My primary research interests include designing, generating, and using transgenic mouse models of pancreatic cancer in order to understand disease etiology and mechanisms that can detect or circumvent these processes. Our primary research interests include designing, generating, and using mouse models of pancreatic cancer in order to understand: (1) a means of early detection, (2) disease etiology and causative mechanisms, and (3) chemopreventive and/or therapeutic strategies.
One such model that was generated from previous work includes the EL-KrasG12D transgenic mouse. These mice develop mutant Kras-induced pancreatic ductal carcinoma in situ (dCIS), which are similar to human neoplastic lesions (PanIN, IPMN, & MCN). EL-Kras mice have been instrumental in identifying aspects related to our research goals, which have been further strengthened by the Pdx1-Cre/LSL-Kras mouse model. In addition, our laboratory employs pancreatic cancer and human pancreatic ductal epithelial cell lines as model systems to both explore mechanisms involved in pancreatic carcinogenesis and correlate these findings with both mouse and human tissue. Our ultimate goal is to define novel mechanisms related to recently identified pathways and exploit these systems for earlier detection and treatment. This, in effect, bridges all of our goals.

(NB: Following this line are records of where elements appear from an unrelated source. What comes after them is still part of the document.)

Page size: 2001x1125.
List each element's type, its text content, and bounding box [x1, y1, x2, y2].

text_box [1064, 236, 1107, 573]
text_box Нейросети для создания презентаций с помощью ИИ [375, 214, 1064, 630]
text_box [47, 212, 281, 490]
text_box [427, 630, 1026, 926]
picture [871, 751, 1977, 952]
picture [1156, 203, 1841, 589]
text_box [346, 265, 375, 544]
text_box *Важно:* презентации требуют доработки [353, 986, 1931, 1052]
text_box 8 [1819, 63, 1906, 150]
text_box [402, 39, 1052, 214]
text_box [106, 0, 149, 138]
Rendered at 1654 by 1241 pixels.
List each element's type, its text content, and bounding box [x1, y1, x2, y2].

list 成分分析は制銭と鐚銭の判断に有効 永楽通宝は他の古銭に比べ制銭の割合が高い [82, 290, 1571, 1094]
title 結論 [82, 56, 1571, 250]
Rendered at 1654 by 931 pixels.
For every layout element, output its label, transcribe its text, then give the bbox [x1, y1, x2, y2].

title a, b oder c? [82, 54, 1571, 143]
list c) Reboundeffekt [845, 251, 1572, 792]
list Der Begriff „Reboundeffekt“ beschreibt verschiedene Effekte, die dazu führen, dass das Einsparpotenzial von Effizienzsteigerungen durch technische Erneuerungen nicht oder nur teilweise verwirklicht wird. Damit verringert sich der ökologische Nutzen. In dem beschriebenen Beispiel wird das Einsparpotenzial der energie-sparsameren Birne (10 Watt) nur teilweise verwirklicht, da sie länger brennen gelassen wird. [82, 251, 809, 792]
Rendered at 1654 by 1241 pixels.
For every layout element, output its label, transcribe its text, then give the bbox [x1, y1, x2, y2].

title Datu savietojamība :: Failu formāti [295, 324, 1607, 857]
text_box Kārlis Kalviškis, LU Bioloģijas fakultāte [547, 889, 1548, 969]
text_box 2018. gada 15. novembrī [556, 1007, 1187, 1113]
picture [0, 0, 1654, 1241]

Employing these engineered mouse models of pancreatic cancer and cell culture systems, I have pursued several projects regarding the cellular and molecular mechanisms of early stages of pancreatic carcinogenesis. Most of these projects are related to identifying causative genetic components above and beyond a mutation in Kras including loss of PEDF, Tgfbr1 haploinsufficiency, or altered expression of Cox-2 and/or 5-Lox. Other projects focus on oncogene addiction, early detection strategies (MRI and proteomics), and chemoprevention (evaluating the effects of high PUFA diets on mutant Kras-induced pancreatic precancer). Future work aims at assessing novel therapies using these and other genetically modified mice.
Beyond these current models, several other efforts employ tetracycline inducible and cre-lox recombination systems in attempts to generate regulated expression of oncogenes and tumor suppressor genes while targeting several pancreatic cell types. Inducible expression of mutant Kras targeted to elastase, pdx1, and nestin-positive cells is currently being evaluated in mice. The functionality of the tetracycline inducible system was previously demonstrated. Having multiple cell types to target in the pancreas will address which cell type(s) are reasonable candidates for the initiation and progression of pancreatic cancer.
The ramifications of all this work includes the design and implementation of mouse models of pancreatic cancer for evaluation of early detection modalities with clinical value, understanding the role of altered gene expression and diet during early stages of pancreatic cancer, and identifying novel targets and more efficacious therapies in these preclinical systems.